Des pinces de homard fabriquées en usine et des queues de crevette moulées à froid: voici ce que les consommateurs neuchâtelois ont failli retrouver au menu du réveillon 1999. Bug gastronomique? Non, «spécialités» à base de surimi, proposées par la coopérative Migros neuchâteloise. Ces produits louches n’ont pas échappé à la vigilance de Bon à Savoir, et pas davantage à la sanction des autorités. Avisé par nos soins, le chimiste cantonal de Neuchâtel a demandé leur retrait des rayons, une semaine avant Noël, après avoir constaté leur caractère trompeur – donc illicite.
En soi, le surimi n’est pas nouveau. Voici plus de dix ans que l’on trouve en grande surface cette préparation de chair de colin et de merlan réduite en purée, puis additionnée de blanc d’œuf, de sel et d’eau. Plutôt fadasse, ce cervelas marin est aromatisé au jus de crabe et recouvert d’une couche de paprika. La plupart du temps, il est conditionné en bâtonnets et vendu comme «snack» à grignoter, avec un certain succès: 150 ton-
nes vendues en Suisse en 1998 – une goutte d’eau dans l’océan, toutefois, en comparaison des 5000 tonnes de crevettes consommées chaque année par les Helvètes.
Le surimi déchaîne en tout cas le lyrisme des distributeurs. Chef du marketing poissons à Migros, Erwin Freitag considère qu’il contribue à la survie de la planète et de l’humanité: «On économise les ressources naturelles, en utilisant des poissons inconsommables par l’homme sans le traitement de fabrication des surimi.» Vraiment?
Les Neuchâtelois n cobayes
Certes, la composition douteuse du surimi ne suffit pas à en faire un produit illicite. Mais la forme donnée à la purée originelle ne se limite pas au bâtonnet. Après les avoir proposées à ses magasins zurichois, Migros a lancé en terre romande deux préparations à base de «surimi préformé», en forme de pince de crabe ou de queue de crevette (photo de droite). Les consommateurs neuchâtelois ont eu le douteux privilège de tester ces produits préemballés, introduits à titre d’essai dans l’assortiment de leur coopérative.

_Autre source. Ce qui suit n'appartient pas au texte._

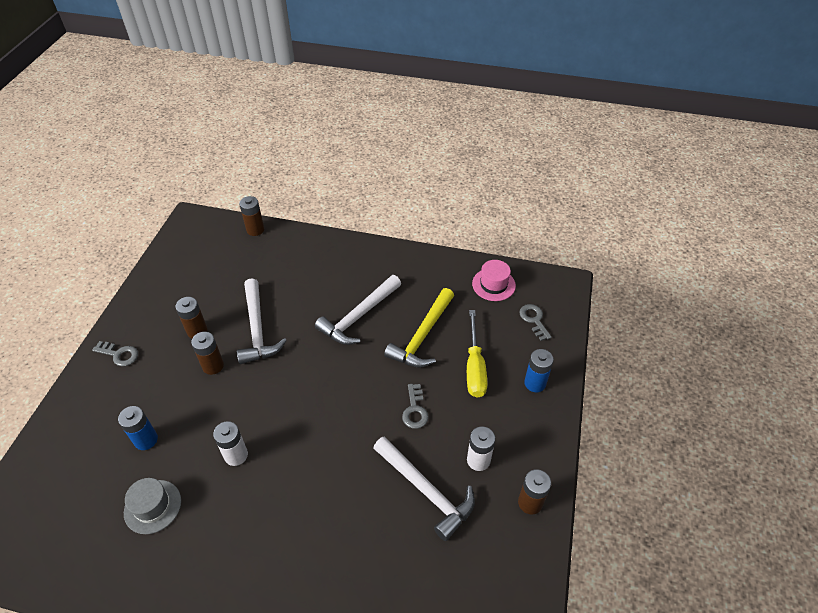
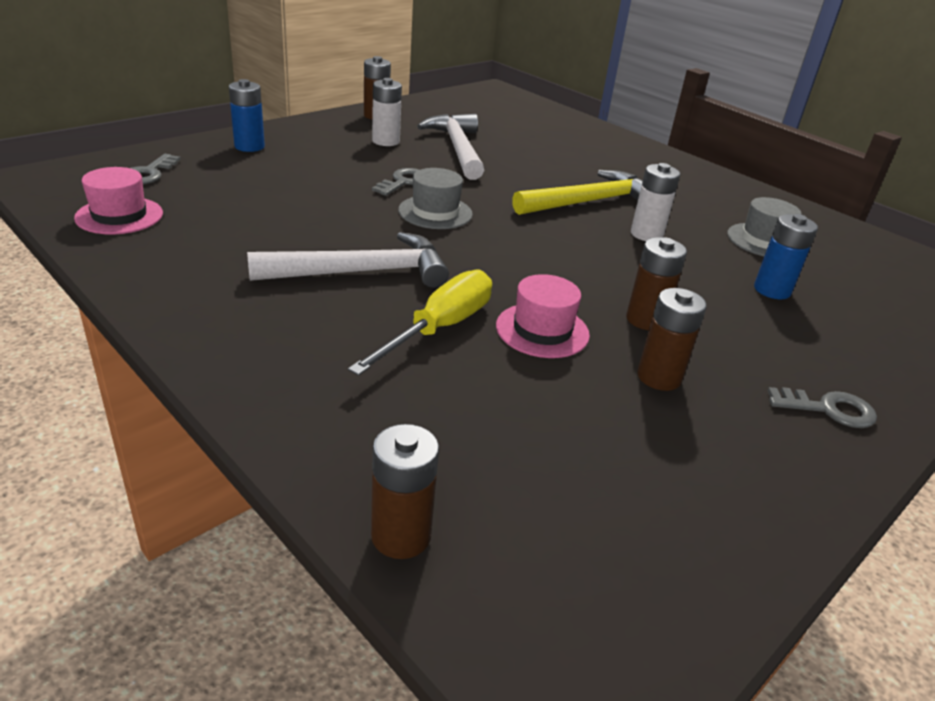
camera: 150 degrees left, 15 degrees down
(119, 354) = (828, 409): grey key -> grey key turned 135 degrees clockwise
(257, 329) = (542, 330): white hammer -> pink hat
(369, 389) = (435, 212): none -> grey hat
(422, 336) = (304, 219): yellow hammer -> yellow hammer (589, 202)
(474, 367) = (289, 177): yellow screwdriver -> yellow screwdriver (439, 328)

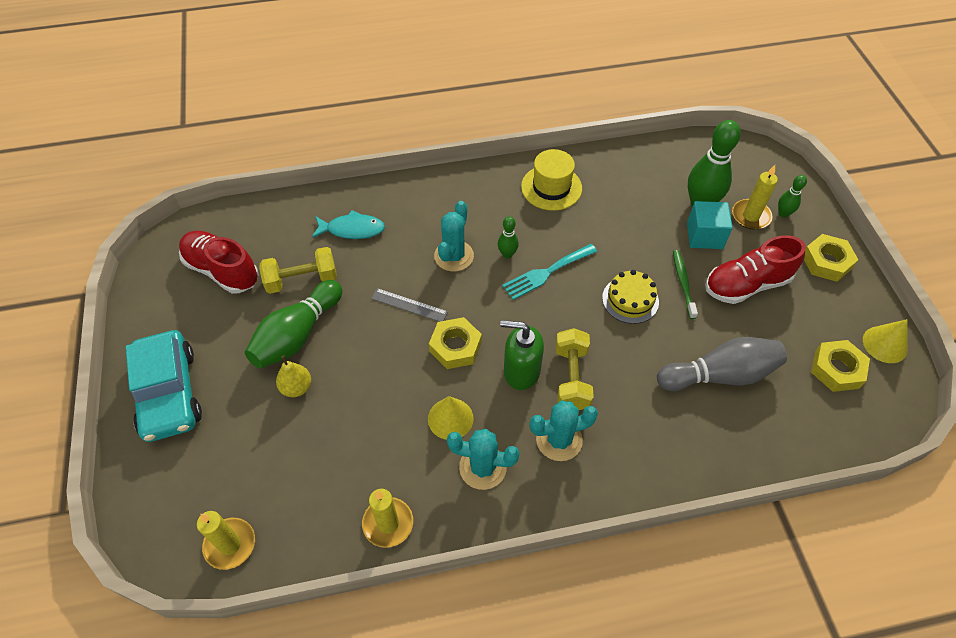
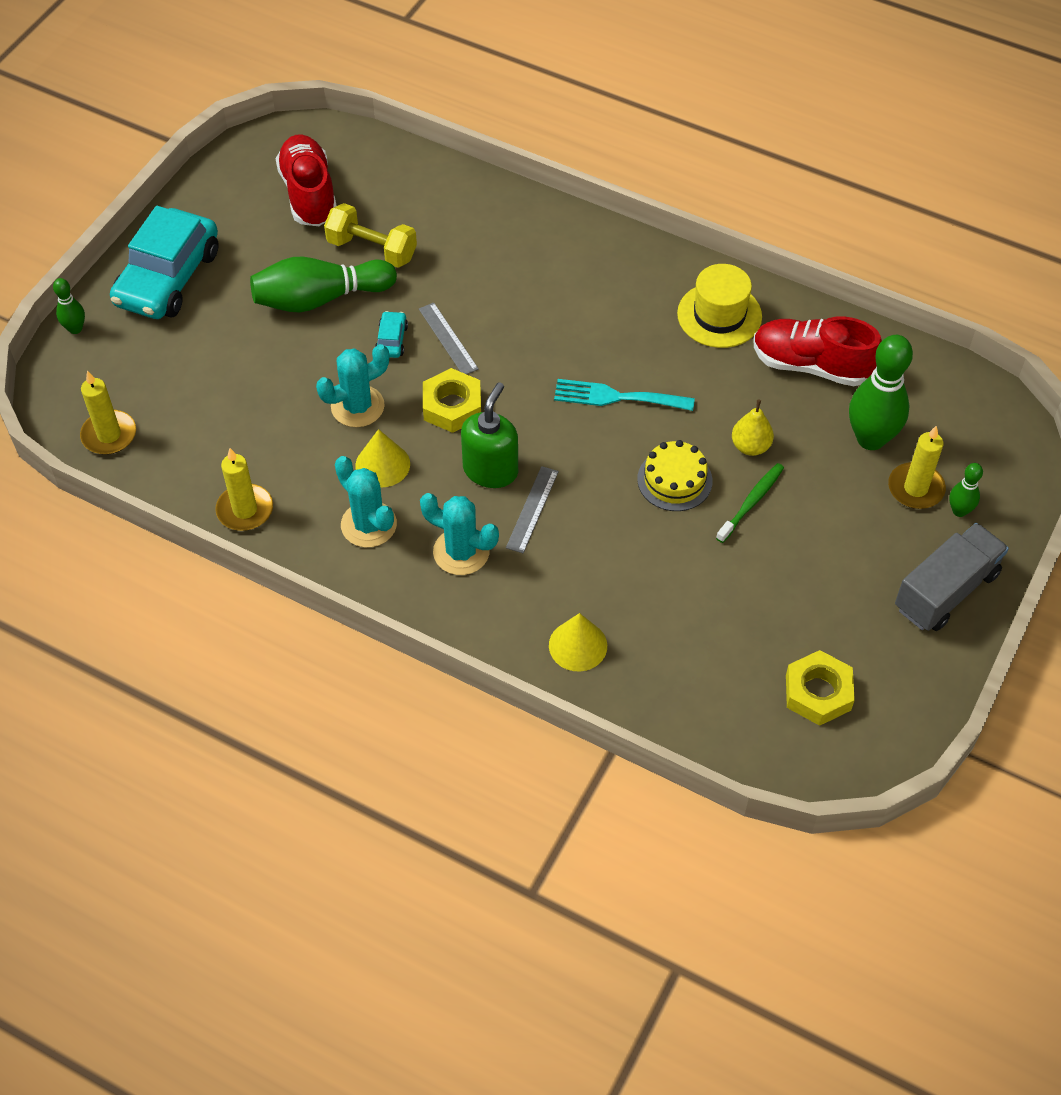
camera: 40 degrees right, 0 degrees up
(296, 387) = (276, 345): yellow pear -> yellow pear (750, 446)
(352, 229) = (466, 230): turquoise fish -> none
(373, 330) = (391, 340): none -> turquoise car
(454, 256) = (540, 320): turquoise cactus -> turquoise cactus (357, 406)
(507, 254) = (596, 353): green bowling pin -> green bowling pin (75, 329)
(521, 371) = (490, 470): green soap dispenser -> green soap dispenser turned 60 degrees clockwise
(571, 378) = (532, 509): yellow dumbbell -> grey ruler
(704, 236) = (834, 473): turquoise cube -> none
(719, 375) = (684, 610): grey bowling pin -> none
(746, 285) = (820, 550): red shoe -> red shoe (811, 365)
(826, 262) = (946, 591): yellow nut -> grey truck
(884, 344) = (905, 709): yellow cone -> yellow cone (578, 645)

Ces vrais-faux crustacés ne posent aucun problème à Erwin Freitag. «L’étiquette est claire. Des indications comme «préparation de chair de poisson à l’arôme de chair de crabe» y figurent. Et tous les ingrédients sont indiqués.» Et, bien sûr, tout le monde sait ce qu’est un surimi. Aucun risque de confusion, alors? Distributeur de surimis préformés du même genre pour la maison Waro, Roger Krattiger est catégorique: «Le prix fait la différence! On ne trompe pas le consommateur. C’est un plus pour l’œil.»
Un plus qui fait froncer le sourcil de Roland Charrière, chef du Service des denrées alimentaires d’origine animale à l’Office fédéral de la santé publique. Nous lui avons fait parvenir des photos et descriptifs des produits vendus par Migros à Neuchâtel. Son commentaire n’a pas tardé: «Il s’agit clairement d’une violation des articles 18 et 19 de la Loi sur les denrées alimentaires, interdisant l’imitation et la tromperie.»
Mauvaise foi
La réaction de Migros sera une perle de candeur étudiée: «Le fait que ces formes soient susceptibles de faire naître de fausses attentes de la part de certains consommateurs, en particulier de donner à croire qu’il s’agit de chair de crevette ou de homard, est évidemment indépendant de notre volonté.» Et d’assurer que lors de l’évaluation des produits, fin janvier 2000, «le problème de leur forme sera naturellement au centre de la discussion».
Fin janvier? «Trop tard, tranche le Dr Marc Treboux, chimiste cantonal neuchâtelois. Ce produit typique des fêtes de fin d’année risque d’abuser bien des consommateurs.» Après avoir prélevé un échantillon, le chimiste confirme l’avis de l’OFSP et fait retirer les produits non conformes des rayons neuchâtelois. Non sans avoir jugé l’étiquetage certes conforme, mais peu clair et mal disposé, et en ironisant au passage sur la mauvaise foi du géant orange: «Pourquoi ne pas avoir donné à ces surimis la forme d’une cuisse de poulet, si le but n’était pas d’induire une confusion dans l’esprit des gens?» Reste à espérer qu’à Noël 2000, on n’aura pas du fromage d’Italie en forme de dinde aux marrons.